First, to emphasize the “lawful” part of that first sentence. At least some of the things Apple has done have already turned out to be illegal in Europe, and the same is likely to be true in the US. Apple would be better off getting ahead of those, rather than awaiting further fines.

Second, “just because you can doesn’t mean you should.” Apple already adopts this attitude with things like accessibility and the environment. It chooses to do things which don’t maximize profitability – at least in the immediate term – either because it believes they are the right thing to do, or (for the more cynical) because it believes the PR value pays off in the long run.

I think the same is true of some of the antitrust issues. Setting those things right would do the company a lot of favors in terms of its long-term popularity.

Apple’s customers are its best defence

Whatever role some of Apple’s sketchier decisions may have played in its financial success, it’s very clear to me that it doesn’t need any of those artificial advantages.

Take all of those away, and we would all still buy Apple products because they are great products. We love the individual devices, and we love the way they all work together.

Even if there were a completely even playing field between Apple and its competitors, Apple would still dominate because people want Apple devices, and people like the combination of convenience and security they get from the ecosystem.

Let me give a couple of examples, from the European experience – starting with Apple Wallet.

Apple did something which was found to be anti-competitive: It said that only its own Wallet app could be used to make contactless payments. Any bank wanting to have its own app offer the same functionality cannot do so, because Apple blocks access to the NFC chip.

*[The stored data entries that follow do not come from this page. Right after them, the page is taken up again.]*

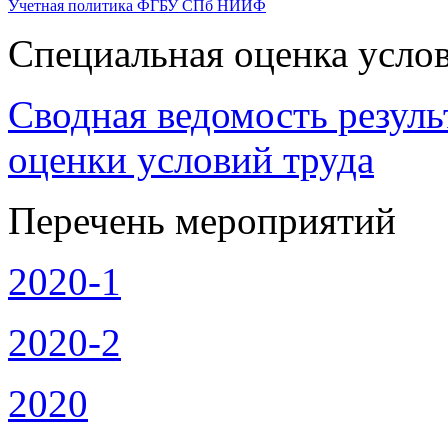
Учетная политика ФГБУ СПб НИИФ
Специальная оценка усло
Сводная ведомость резуль
оценки условий труда
Перечень мероприятий
2020-1
2020-2
2020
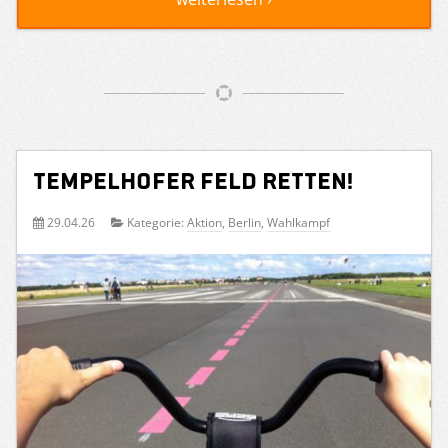
Tempelhofer Feld retten!
29.04.26
Kategorie:
Aktion
,
Berlin
,
Wahlkampf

The company has been forced to change this policy in Europe. Now, any bank which wants to allow contactless payments through its own app can do so.

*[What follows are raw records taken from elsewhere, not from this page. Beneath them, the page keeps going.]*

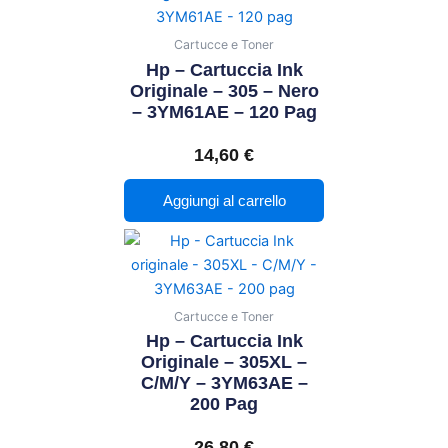
Cartucce e Toner
Hp – Cartuccia Ink
Originale – 305 – Nero
– 3YM61AE – 120 Pag
14,60
€
Aggiungi al carrello
Cartucce e Toner
Hp – Cartuccia Ink
Originale – 305XL –
C/M/Y – 3YM63AE –
200 Pag
26,80
€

Will this change anything? Nope! Having all my cards, and tickets, and boarding passes in one place inside one app is massively more convenient than having to use a bunch of separate apps. I’m going to continue to use Apple Wallet, and the vast, vast majority of European* iPhone users are going to do the same. I doubt whether a tenth of one percent of users will choose to use individual bank and card apps instead.

*For simplicity, I’m ignoring the fact that I live in the UK – the more complicated reality is that EU law protects EU citizens rather than residents, and I have dual nationality, so can in theory take advantage of these changes.

Now let’s move to the biggest example: the App Store. In theory, third-party app stores and direct website sales can offer lower prices to consumers. Certainly that’s the primary rationale behind Apple being obliged to allow them in Europe. In practice, I suspect most developers – even if freed from the Core Technology Fee and Apple’s 27% cut – will simply charge the same amount and pocket the difference. The change will benefit developers (which is no bad thing), but likely won’t benefit consumers.

But either way, I like buying all my apps from one place. I like the fact that if an app fails to deliver, I can submit a refund request to Apple and know that it will be painlessly and promptly made. I like the fact that I can go to one place on my iPhone, see all of my app subscriptions, and cancel any of them from there with 100% certainty that it will be honored. I’m not going to mess around with third-party app stores, and the same will again be true of the vast, vast majority of European iPhone users.

Apple could make all of this bad publicity go away by standing firm against the nonsensical claims, but simply shrugging and saying ok to the rest. It would still retain 99%+ of the same profit, and in the long term might very well gain from the goodwill won by doing so.

Apple doesn’t need lawyers to defend it; it has its customers.